* [Explore the material]:
- A) Repeat, word for word, the part of the article on the Los Angeles River studio review that runs from "Los Angeles was" up to and including "the visiting jurors.".
- B) In the article on the Los Angeles River studio review, which student treated the site as a place where people might work, shop and live?

* [Provided text]:
┄┄┄┄┄┄

Confusing Architecture With Art

May 11, 1986|Sam Hall Kaplan

Architecture, with all its confounding challenges, came to the surface recently at a studio review at the Southern California Institute of Architecture, but only briefly before being submerged in a wave of art.

On display were student solutions to a design problem that involved developing a dismal section of the Los Angeles River at the 1st Street bridge into an asset for the adjacent communities and the city.

Los Angeles was founded because of the river, which sustained the city in its first 100 or so years. Such amenities usually are cherished. Other cities, such as Paris, New York and San Antonio, among many, line sections of the rivers with parks, promenades and housing.

But Los Angeles has turned its heritage into a raw concrete conduit, a raceway for that one-day, once-in-a-100-years flood. As for the other 99 years and 364 days, we have ugliness rationalized by unimaginative engineers. The river pleads for a vision.

"It was my hope that the students would come up with something that would take advantage of the river, bring it to life, and be useful," said Prof. Glenn Small, who directed the studio. He could not hide his disappointment with the solutions, nor could the visiting jurors.

While some of the art executed by the students in various sculptural forms and decoration was engaging and would have done any art school proud, it was not architecture. Only one student in a dozen, Abimbola Ogunmowo, dealt with the site as a place where people might work, shop and live, as well as play.

The rest of the class, with varying success, dealt with the site as a place to put a favored object in or create a static, if colorful scene, with the hope that it might attract attention and somehow generate vague activity.

In defense, some of the students said they had considered more ambitious and architectural solutions, including residential and commercial schemes. But as Abdulla Darwish said, "the reality was too much."

┄┄┄┄┄┄

* [Supplied records]:
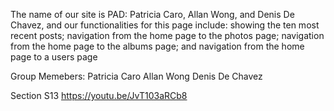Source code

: The name of our site is PAD: Patricia Caro, Allan Wong, and Denis De Chavez, and our functionalities for 
this page include: showing the ten most recent posts; navigation from the home page to the photos page; 
navigation from the home page to the albums page; and navigation from the home page to a users page

Group Memebers:
Patricia Caro
Allan Wong
Denis De Chavez

Section S13
https://youtu.be/JvT103aRCb8
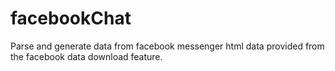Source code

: # facebookChat

Parse and generate data from facebook messenger html data provided from the facebook data download feature.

┄┄┄┄┄┄

* [Task results]:
- A)
Los Angeles was founded because of the river, which sustained the city in its first 100 or so years. Such amenities usually are cherished. Other cities, such as Paris, New York and San Antonio, among many, line sections of the rivers with parks, promenades and housing.

But Los Angeles has turned its heritage into a raw concrete conduit, a raceway for that one-day, once-in-a-100-years flood. As for the other 99 years and 364 days, we have ugliness rationalized by unimaginative engineers. The river pleads for a vision.

"It was my hope that the students would come up with something that would take advantage of the river, bring it to life, and be useful," said Prof. Glenn Small, who directed the studio. He could not hide his disappointment with the solutions, nor could the visiting jurors.

- B) Abimbola Ogunmowo